There is a growing literature trying to explain differences in African citizens’ preferences towards democratic and non-democratic political institutions. Diamond et al. (1999), Evans and Whitefield (1995), and Kitschelt (1992) argue that satisfaction with government’s effectiveness and economic performance (Individual and national economic situations) are the main determinants of the observed differences. Krieckhaus et al. (2014) propose that the current understanding of support for democratic institutions would benefit from incorporating national economic inequality as a key driver since it can generate disillusion with electoral politics leading to less trust in democratic institutions (Karl, 2000; and McClintock, 1999). Moreover, wealthier citizens often support democratic institutions because they possess the economic and cognitive resources to pursue the “luxury goods” of democratic governance and can benefit
from State capture more than the poor (Bratton, Mattes, and Gyimah-Boadi, 2005; and Welzel and Inglehart, 2008).
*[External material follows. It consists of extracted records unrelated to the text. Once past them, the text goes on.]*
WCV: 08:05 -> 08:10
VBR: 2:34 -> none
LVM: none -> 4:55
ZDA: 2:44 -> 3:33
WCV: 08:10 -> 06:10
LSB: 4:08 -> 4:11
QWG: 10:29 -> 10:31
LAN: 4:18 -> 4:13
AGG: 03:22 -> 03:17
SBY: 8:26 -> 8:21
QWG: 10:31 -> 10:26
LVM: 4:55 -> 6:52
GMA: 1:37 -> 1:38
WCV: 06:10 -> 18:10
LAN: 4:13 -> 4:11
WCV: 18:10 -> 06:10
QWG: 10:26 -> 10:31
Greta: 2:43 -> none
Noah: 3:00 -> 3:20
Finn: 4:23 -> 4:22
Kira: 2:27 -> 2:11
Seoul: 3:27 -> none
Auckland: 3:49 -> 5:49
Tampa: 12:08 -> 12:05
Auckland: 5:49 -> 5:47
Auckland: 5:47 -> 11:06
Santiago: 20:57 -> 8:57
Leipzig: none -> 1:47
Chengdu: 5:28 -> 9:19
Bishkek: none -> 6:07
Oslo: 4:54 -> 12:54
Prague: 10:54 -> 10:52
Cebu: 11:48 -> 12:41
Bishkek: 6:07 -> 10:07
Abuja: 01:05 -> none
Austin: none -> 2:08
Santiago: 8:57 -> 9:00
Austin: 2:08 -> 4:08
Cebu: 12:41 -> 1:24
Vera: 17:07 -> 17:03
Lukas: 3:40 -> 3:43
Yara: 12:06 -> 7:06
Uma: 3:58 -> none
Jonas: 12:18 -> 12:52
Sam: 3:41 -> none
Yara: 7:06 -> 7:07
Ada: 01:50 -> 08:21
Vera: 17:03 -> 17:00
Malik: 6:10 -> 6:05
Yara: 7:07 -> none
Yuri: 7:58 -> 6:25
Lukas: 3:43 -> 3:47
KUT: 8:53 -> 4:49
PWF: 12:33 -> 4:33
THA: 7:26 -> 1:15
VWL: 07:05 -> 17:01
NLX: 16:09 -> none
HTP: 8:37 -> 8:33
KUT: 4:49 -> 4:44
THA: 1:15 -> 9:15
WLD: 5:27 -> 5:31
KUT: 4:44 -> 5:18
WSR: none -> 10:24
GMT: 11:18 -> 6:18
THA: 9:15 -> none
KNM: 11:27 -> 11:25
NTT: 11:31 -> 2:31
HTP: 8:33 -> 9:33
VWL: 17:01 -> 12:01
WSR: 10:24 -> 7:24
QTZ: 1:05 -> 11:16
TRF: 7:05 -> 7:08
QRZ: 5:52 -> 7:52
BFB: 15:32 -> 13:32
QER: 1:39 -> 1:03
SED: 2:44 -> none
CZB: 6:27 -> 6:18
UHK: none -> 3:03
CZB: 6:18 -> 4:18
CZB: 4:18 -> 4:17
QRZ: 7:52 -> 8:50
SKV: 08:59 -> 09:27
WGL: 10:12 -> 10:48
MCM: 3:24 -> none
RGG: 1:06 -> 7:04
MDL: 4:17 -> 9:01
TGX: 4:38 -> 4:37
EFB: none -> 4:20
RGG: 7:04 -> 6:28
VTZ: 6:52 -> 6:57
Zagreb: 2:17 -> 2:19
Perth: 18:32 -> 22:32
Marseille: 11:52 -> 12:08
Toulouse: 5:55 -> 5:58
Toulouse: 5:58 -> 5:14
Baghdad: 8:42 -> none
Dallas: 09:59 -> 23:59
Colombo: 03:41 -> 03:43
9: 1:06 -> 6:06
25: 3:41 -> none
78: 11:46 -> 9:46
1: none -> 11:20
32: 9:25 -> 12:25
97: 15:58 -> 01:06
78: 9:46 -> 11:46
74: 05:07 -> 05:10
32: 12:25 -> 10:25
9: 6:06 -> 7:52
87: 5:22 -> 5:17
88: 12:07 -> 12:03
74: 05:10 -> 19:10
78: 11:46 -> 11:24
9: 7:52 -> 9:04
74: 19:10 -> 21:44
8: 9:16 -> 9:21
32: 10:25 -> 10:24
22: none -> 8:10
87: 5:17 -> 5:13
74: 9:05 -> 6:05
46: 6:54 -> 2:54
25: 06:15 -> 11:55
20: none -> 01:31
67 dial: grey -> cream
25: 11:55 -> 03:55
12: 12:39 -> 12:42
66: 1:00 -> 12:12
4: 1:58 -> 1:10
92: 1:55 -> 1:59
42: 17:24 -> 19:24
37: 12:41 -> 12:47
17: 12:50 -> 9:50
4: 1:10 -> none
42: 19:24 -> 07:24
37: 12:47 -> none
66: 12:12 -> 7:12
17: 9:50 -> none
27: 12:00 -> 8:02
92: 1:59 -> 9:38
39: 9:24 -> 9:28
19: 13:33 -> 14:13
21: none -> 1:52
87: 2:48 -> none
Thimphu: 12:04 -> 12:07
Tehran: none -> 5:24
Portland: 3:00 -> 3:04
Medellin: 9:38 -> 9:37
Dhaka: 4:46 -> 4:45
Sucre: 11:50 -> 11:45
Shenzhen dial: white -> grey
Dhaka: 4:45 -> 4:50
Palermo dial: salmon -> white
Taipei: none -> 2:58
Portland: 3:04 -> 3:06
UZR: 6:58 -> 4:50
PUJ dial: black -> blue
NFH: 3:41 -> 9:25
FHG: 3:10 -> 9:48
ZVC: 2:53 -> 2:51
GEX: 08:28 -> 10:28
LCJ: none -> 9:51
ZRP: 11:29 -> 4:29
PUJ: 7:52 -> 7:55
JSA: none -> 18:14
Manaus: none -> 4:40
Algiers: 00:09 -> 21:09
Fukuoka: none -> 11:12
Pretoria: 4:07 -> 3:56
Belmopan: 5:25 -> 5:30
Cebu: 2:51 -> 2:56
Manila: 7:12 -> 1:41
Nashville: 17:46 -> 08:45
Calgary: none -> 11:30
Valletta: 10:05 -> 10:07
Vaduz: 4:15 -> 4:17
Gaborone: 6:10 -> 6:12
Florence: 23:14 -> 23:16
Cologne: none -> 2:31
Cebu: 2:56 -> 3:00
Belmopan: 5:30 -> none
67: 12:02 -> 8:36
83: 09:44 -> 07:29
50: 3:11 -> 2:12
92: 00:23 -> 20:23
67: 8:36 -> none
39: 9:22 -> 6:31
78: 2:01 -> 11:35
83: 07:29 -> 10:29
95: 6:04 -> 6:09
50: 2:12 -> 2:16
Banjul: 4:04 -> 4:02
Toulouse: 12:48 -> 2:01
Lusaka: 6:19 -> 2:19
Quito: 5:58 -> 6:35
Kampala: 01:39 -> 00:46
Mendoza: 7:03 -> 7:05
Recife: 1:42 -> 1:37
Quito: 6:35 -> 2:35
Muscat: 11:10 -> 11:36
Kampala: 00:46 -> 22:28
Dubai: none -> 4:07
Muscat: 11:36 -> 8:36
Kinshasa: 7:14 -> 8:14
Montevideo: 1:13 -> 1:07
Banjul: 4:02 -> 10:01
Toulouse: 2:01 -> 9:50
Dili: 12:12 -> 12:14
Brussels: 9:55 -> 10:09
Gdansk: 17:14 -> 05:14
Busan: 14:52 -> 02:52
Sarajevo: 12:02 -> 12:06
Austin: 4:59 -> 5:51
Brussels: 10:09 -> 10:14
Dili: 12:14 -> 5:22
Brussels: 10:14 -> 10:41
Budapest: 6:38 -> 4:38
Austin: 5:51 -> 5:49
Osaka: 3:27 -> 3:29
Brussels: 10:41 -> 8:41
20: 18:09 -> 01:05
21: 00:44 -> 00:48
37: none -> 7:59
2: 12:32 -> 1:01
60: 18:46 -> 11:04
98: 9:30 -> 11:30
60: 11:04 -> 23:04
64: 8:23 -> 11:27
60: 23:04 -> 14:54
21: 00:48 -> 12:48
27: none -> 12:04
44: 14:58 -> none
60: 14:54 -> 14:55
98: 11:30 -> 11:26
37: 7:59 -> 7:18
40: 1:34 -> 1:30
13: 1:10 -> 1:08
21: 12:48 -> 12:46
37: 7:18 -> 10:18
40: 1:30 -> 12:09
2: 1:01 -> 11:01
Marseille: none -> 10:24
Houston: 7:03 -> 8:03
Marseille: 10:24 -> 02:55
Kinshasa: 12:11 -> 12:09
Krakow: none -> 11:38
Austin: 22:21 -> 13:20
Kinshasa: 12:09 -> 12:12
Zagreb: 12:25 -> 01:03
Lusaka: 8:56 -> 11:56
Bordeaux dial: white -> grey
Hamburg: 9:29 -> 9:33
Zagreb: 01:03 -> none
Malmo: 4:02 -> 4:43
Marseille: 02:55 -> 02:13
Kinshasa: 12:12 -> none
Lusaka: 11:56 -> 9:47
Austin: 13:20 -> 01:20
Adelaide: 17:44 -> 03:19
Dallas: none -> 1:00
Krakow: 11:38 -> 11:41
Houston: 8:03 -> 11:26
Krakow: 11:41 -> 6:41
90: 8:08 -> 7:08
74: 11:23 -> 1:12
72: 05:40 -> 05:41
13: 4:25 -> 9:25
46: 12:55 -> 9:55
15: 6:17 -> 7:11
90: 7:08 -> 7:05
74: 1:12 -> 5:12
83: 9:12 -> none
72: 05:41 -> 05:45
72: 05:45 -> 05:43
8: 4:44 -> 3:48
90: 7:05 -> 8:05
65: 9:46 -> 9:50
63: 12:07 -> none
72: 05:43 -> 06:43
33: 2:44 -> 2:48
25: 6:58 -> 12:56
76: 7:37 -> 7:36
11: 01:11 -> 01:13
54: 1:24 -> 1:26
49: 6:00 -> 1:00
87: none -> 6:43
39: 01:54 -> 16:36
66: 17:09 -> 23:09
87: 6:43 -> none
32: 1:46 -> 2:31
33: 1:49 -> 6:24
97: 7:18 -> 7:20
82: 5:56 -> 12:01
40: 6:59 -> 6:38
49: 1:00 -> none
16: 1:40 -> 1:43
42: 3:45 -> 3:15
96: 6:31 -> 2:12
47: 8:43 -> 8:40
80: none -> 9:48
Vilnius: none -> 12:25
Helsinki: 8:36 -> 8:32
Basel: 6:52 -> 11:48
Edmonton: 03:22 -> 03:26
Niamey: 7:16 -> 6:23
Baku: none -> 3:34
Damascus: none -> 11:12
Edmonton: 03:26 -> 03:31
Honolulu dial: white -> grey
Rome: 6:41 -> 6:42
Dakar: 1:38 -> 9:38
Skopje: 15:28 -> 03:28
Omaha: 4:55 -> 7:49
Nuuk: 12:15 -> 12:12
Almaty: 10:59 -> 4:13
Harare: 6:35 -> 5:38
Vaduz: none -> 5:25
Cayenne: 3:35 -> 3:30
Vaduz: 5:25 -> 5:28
A strand of theoretical literature suggests that in a country with high ethnic inequality, the population of the lower income quintile will support democracy as a mechanism for redistribution1. However, the existing literature does not empirically analyze how ethnic inequalities influence support and consolidation of democratic institutions. This paper improves on existing literature in two ways. First, we empirically show that individuals support for democracy is affected by levels of ethnic inequality. Second, by considering both Between ethnic group inequality (BGI) and Within ethnic group inequality (WGI), we explore how their interaction affects individual preferences for democratic institutions. The rest of the paper is organized as follows. Section 2 provides a literature review on ethnic inequalities in political science. Section 3 provides data description and the empirical framework. Section 4 focuses on the results,
while section 5 provides the conclusions drawn from the study.